Passage provided
So since the pickle object is user-controlled and it unpickles at the server, we can even use this to get the remote server shell as well (using sockets and pickling it and finally providing it to the server)

PyTorch ML model up until recent times used pickle for serialization of ML models and was vulnerable to arbitrary code execution. Safetensors overcame this issue.

Python YAML vs Python Pickle

Python YAML is another serialization format instead of pickle. But even Python YAML allows the execution of arbitrary code by default. Here is another POC:

import yaml
document = "!!python/object/apply:os.system ['cat /etc/passwd']"
yaml.load(document)

This would also execute cat /etc/passwd. We can avoid this by using “safe_load()” instead of load() anyway!

Mitigation

Pickle is just one module in Python. This is a very well-known tool and developers use it still but if the developers are a little more mindful, they’ll not ignore the warning shown below on pickle’s documentation page:

Alternatives to pickle and brief POCs on them are as follows:

JSON

import json
# Serialize
data = {"key": "value"}
json_data = json.dumps(data)


# Deserialize
deserialized_data = json.loads(json_data)

msgpack

import msgpack
# Serialize
data = {"key": "value"}
msgpack_data = msgpack.packb(data)


# Deserialize
deserialized_data = msgpack.unpackb(msgpack_data, raw=False)

Some other safe options to use would be protobuf by Google, CBOR.

Data extract
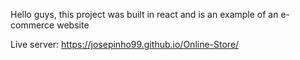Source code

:Hello guys, this project was built in react and is an example of an e-commerce website

Live server: https://josepinho99.github.io/Online-Store/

Check your understanding
**A)** Answer these from the passage on Python serialization:
(i) What overcame the arbitrary code execution issue in PyTorch ML models?
(ii) Which YAML function avoids running arbitrary code?
(iii) Besides JSON and msgpack, what other safe options does it name?
**B)** Turn the paragraph starting "PyTorch ML model up until recent times" in the passage on Python serialization into a short bulleted list.
**C)** Carry on with the passage on Python serialization from its final sentence.
The data shown comes from a different source than the passage on Python serialization.

Exercise answers
**A)**
(i) Safetensors
(ii) safe_load()
(iii) protobuf by Google and CBOR

**B)**
- Until recently, PyTorch ML models used pickle for serialization.
- This left them vulnerable to arbitrary code execution.
- Safetensors overcame this issue.

**C)**
Demonstration

Okay, so the given website is a note-taking website which is using serialization. Here is what happens when I submit a note with a PNG image.

This looks something like this when processed by the server. Observe the URL which is rendering a .pickle file

The challenge also provided us with an app.py source code which tells us all about the background logic. I can’t post the entire code but here are some relevant snippets.

As we can see, the code is accepting the title, content and image as an object, pickling it and storing it in title.pickle

Here are the key functions of the code:

  1. Note() class accepts an object new_note with 3 items: title, content, image_filename.
  2. save_note() is calling pickle.dumps() to pickle new_note. save_note() is also called to store an image using image.save which is a flask function. Similarly image.filename extracts image’s filename.
  3. secure_filename() function converts insecure names to secure ones. For example: note 1 becomes note_1, ../../../etc/passwd becomes etc_passwd
  4. unpickle_file is loading the pickled file provided to it and unpickles it.

Here are some key takeaways about the functionality of the code:

  1. The site is accepting 3 key items.
  2. It is not checking if PNG is safe or not (as in if it is a valid PNG or not. This is a good attack point)
  3. All in all, PNG file upload is a really strong contender to put code in because: a, site isn’t validating safety of PNG and b, it will unpickle any file we provide.

I tried with a simple cat /etc/passwd command on my local machine and the evil.png pickled file was deserializing properly!

import pickle
import os
class EvilPickle(object):
  def __reduce__(self):
    return (os.system, ('cat /etc/passwd', ))
pickle_data = pickle.dumps(EvilPickle())
with open("evil.png", "wb") as file:
  file.write(pickle_data)

Let’s take it a step further and use a netcat listener to receive data from the deserialized local execution of evil.png and have it give us a shell!

By following the same logic, we could exploit the server. First I create a PNG file and upload it on the server.

The uploaded data becomes a pickle file which gets stored on the server and when it is called, data is visible on the screen (it is unpickled).

Finally, we access the uploaded PNG file on the server.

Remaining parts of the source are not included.